*EXTRACTED RECORDS*:

Segment Open

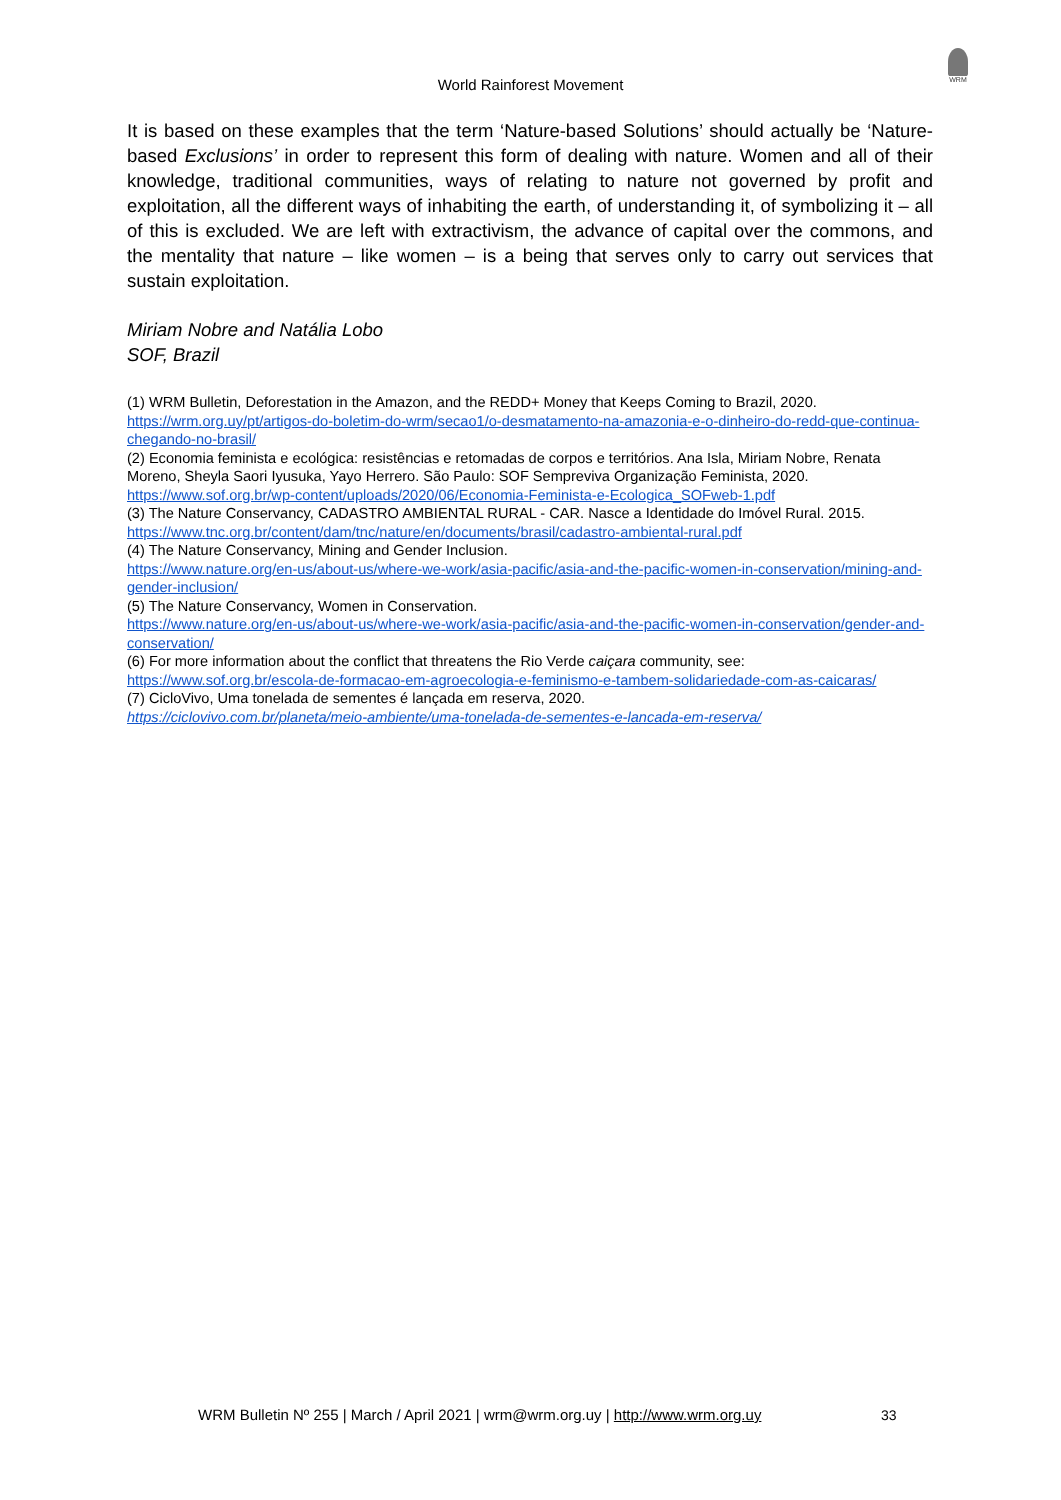World Rainforest Movement
WRM
It is based on these examples that the term ‘Nature-based Solutions’ should actually be ‘Nature-based Exclusions’ in order to represent this form of dealing with nature. Women and all of their knowledge, traditional communities, ways of relating to nature not governed by profit and exploitation, all the different ways of inhabiting the earth, of understanding it, of symbolizing it – all of this is excluded. We are left with extractivism, the advance of capital over the commons, and the mentality that nature – like women – is a being that serves only to carry out services that sustain exploitation.
Miriam Nobre and Natália Lobo
SOF, Brazil
(1) WRM Bulletin, Deforestation in the Amazon, and the REDD+ Money that Keeps Coming to Brazil, 2020.
https://wrm.org.uy/pt/artigos-do-boletim-do-wrm/secao1/o-desmatamento-na-amazonia-e-o-dinheiro-do-redd-que-continua-chegando-no-brasil/
(2) Economia feminista e ecológica: resistências e retomadas de corpos e territórios. Ana Isla, Miriam Nobre, Renata Moreno, Sheyla Saori Iyusuka, Yayo Herrero. São Paulo: SOF Sempreviva Organização Feminista, 2020.
https://www.sof.org.br/wp-content/uploads/2020/06/Economia-Feminista-e-Ecologica_SOFweb-1.pdf
(3) The Nature Conservancy, CADASTRO AMBIENTAL RURAL - CAR. Nasce a Identidade do Imóvel Rural. 2015.
https://www.tnc.org.br/content/dam/tnc/nature/en/documents/brasil/cadastro-ambiental-rural.pdf
(4) The Nature Conservancy, Mining and Gender Inclusion.
https://www.nature.org/en-us/about-us/where-we-work/asia-pacific/asia-and-the-pacific-women-in-conservation/mining-and-gender-inclusion/
(5) The Nature Conservancy, Women in Conservation.
https://www.nature.org/en-us/about-us/where-we-work/asia-pacific/asia-and-the-pacific-women-in-conservation/gender-and-conservation/
(6) For more information about the conflict that threatens the Rio Verde caiçara community, see:
https://www.sof.org.br/escola-de-formacao-em-agroecologia-e-feminismo-e-tambem-solidariedade-com-as-caicaras/
(7) CicloVivo, Uma tonelada de sementes é lançada em reserva, 2020.
https://ciclovivo.com.br/planeta/meio-ambiente/uma-tonelada-de-sementes-e-lancada-em-reserva/
WRM Bulletin Nº 255 | March / April 2021 | wrm@wrm.org.uy | http://www.wrm.org.uy
33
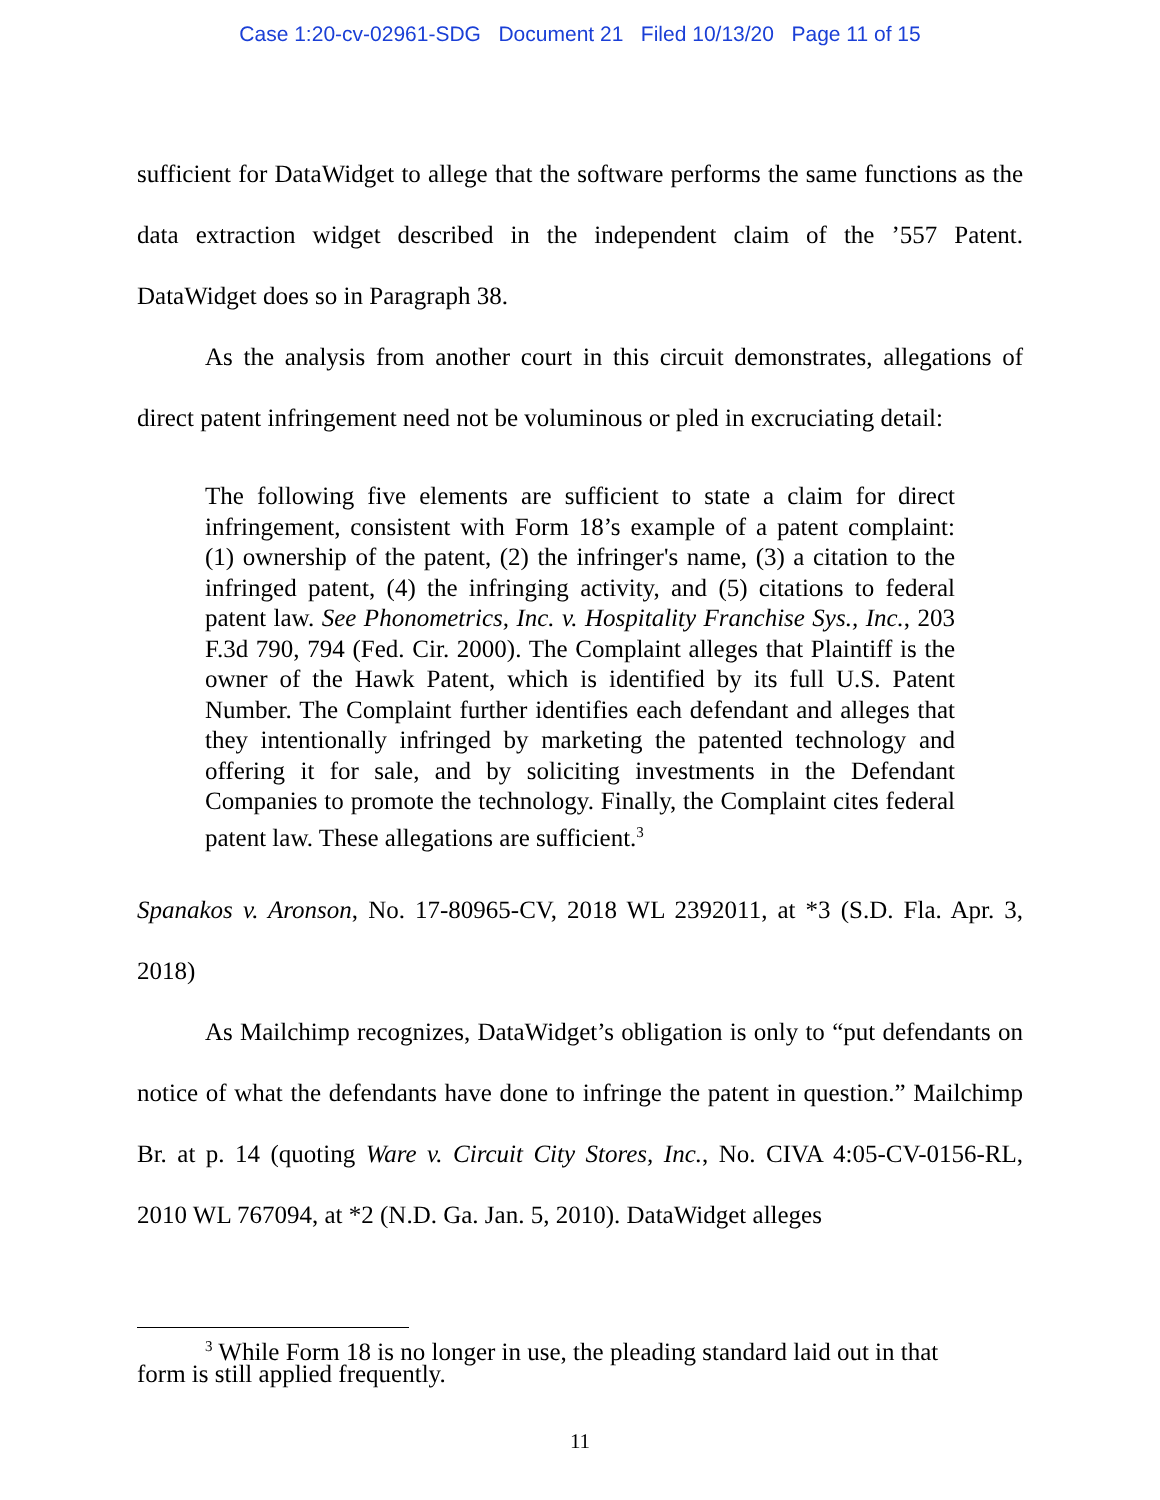Case 1:20-cv-02961-SDG Document 21 Filed 10/13/20 Page 11 of 15
sufficient for DataWidget to allege that the software performs the same functions as the data extraction widget described in the independent claim of the ’557 Patent. DataWidget does so in Paragraph 38.
As the analysis from another court in this circuit demonstrates, allegations of direct patent infringement need not be voluminous or pled in excruciating detail:
The following five elements are sufficient to state a claim for direct infringement, consistent with Form 18’s example of a patent complaint: (1) ownership of the patent, (2) the infringer's name, (3) a citation to the infringed patent, (4) the infringing activity, and (5) citations to federal patent law. See Phonometrics, Inc. v. Hospitality Franchise Sys., Inc., 203 F.3d 790, 794 (Fed. Cir. 2000). The Complaint alleges that Plaintiff is the owner of the Hawk Patent, which is identified by its full U.S. Patent Number. The Complaint further identifies each defendant and alleges that they intentionally infringed by marketing the patented technology and offering it for sale, and by soliciting investments in the Defendant Companies to promote the technology. Finally, the Complaint cites federal patent law. These allegations are sufficient.<sup>3</sup>
Spanakos v. Aronson, No. 17-80965-CV, 2018 WL 2392011, at *3 (S.D. Fla. Apr. 3, 2018)
As Mailchimp recognizes, DataWidget’s obligation is only to “put defendants on notice of what the defendants have done to infringe the patent in question.” Mailchimp Br. at p. 14 (quoting Ware v. Circuit City Stores, Inc., No. CIVA 4:05-CV-0156-RL, 2010 WL 767094, at *2 (N.D. Ga. Jan. 5, 2010). DataWidget alleges
<sup>3</sup> While Form 18 is no longer in use, the pleading standard laid out in that form is still applied frequently.
11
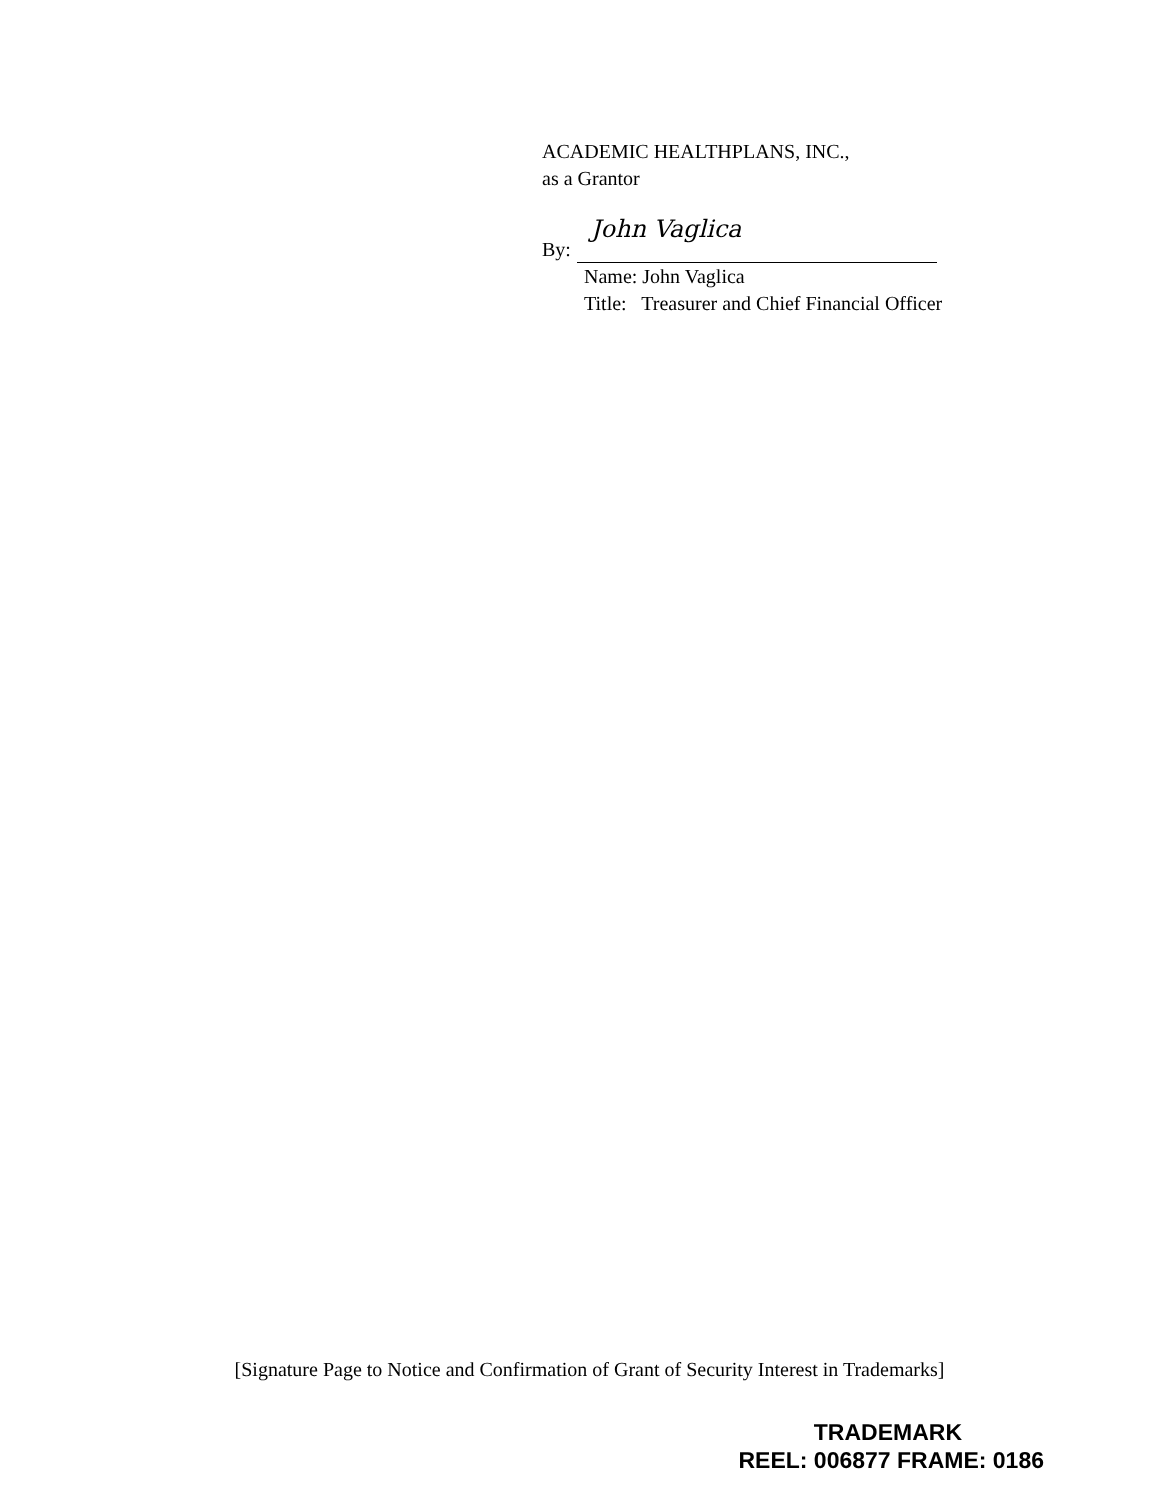ACADEMIC HEALTHPLANS, INC.,
as a Grantor
By:
John Vaglica
Name: John Vaglica
Title: Treasurer and Chief Financial Officer
[Signature Page to Notice and Confirmation of Grant of Security Interest in Trademarks]
TRADEMARK
REEL: 006877 FRAME: 0186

Segment Closed

*TASK GOAL*:
Using the entries, count the lines that hold the string "only"; nothing but the number is needed.

*ANSWER TO THIS EXERCISE*:
2